Roma, le dernier film du réalisateur mexicain s’est vu récompensé, le 24 février 2019, de la prestigieuse statuette d’or. Le film remporte le prix du meilleur film en langue étrangère mais aussi du meilleur réalisateur.

 

Roma est un film proustien. Le lointain souvenir d’une enfance. Un voyage lyrique dans l’intime banalité d’une famille mexicaine. A travers ce film, Alfonso Cuarón raconte son enfance bourgeoise dans le Mexique des années 1970. L’originalité du récit, qui se veut être autobiographique, est le point de vue objectif qu’il adopte.  Le spectateur ne va pas suivre le cinéaste mais Cléo, la jeune domestique de la famille. 

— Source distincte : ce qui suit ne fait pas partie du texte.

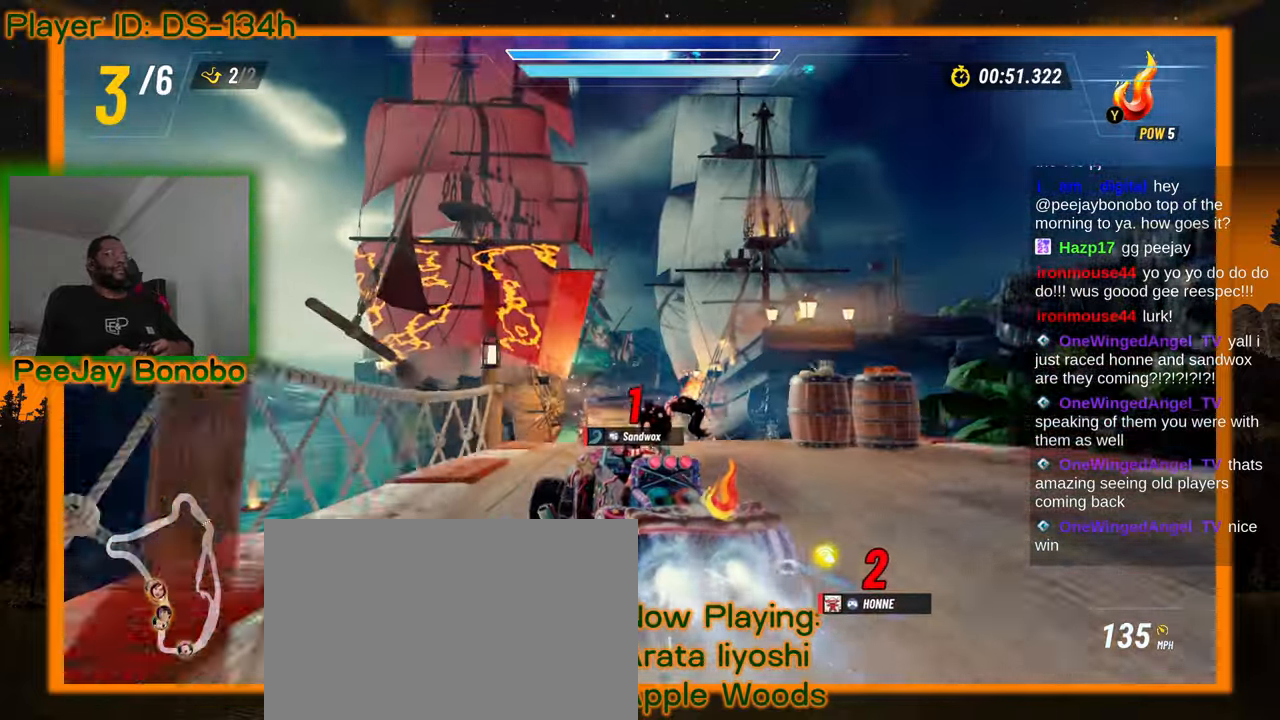
{"dt_ms": 500, "buttons": [], "left_stick": "center", "events": [[200, "left_stick", "left"], [284, "left_stick", "center"]]}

La banalité de l’oppression de classe

Cléo est d’une gentillesse sans commune mesure. Elle voue toute sa personne au bien-être de ses employeurs. Ses journées sont interminables. Dans la maison elle sera toujours la première à se lever et la dernière à se coucher. Dépossédée de son temps, ses moments de détente sont rares. Et lorsque toute la famille s’accorde un moment de divertissement devant la télé, auquel elle est bien évidemment conviée, sa condition de domestique n’est jamais bien loin. La place de la jeune femme n’est pas sur le canapé avec les autres membres de la famille mais sur un coussin juxtaposé. Ce moment de plaisir sera vite écourté à la demande de Sofia, la mère de la famille. Cléo sera d’ailleurs, durant une grande partie du film, le souffre-douleur de cette mère qui évacuera sur elle, la frustration d’une vie conjugale qui s’estompe. Ce paradoxe, entre un sentiment d’appartenance et d’exclusion est renforcé par le regard froidement naturaliste du réalisateur qui construira ses plans de sorte que durant les moments conviviaux partagés par la famille, Cléo fasse parti des plans mais toujours à l’extrémité du cadre, toujours en travaillant. L’oppression de classe est partie intégrante du film, elle est là, fallacieuse, gentillette, englobée dans une nébuleuse de bon sentiment. Il suffit à Alfonso Cuaron, un simple mouvement vertical – à la suite d’un plan séquence poignant au début du film – pour dévoiler cette réalité ; la condition de la jeune domestique n’est pas unique, elle est organique.

Les femmes face à la lâcheté du genre masculin

Il ne fait pas bon être un homme dans Roma. Les deux protagonistes masculins, Fermin, le copain de Cléo et le docteur Antonio, le père de la famille, brillent par leur absence.  Si tout sépare Cléo, domestique indigène, de Sofia, femme blanche d’originaire européenne ayant fait des études, toutes les deux subissent la lâcheté du genre masculin.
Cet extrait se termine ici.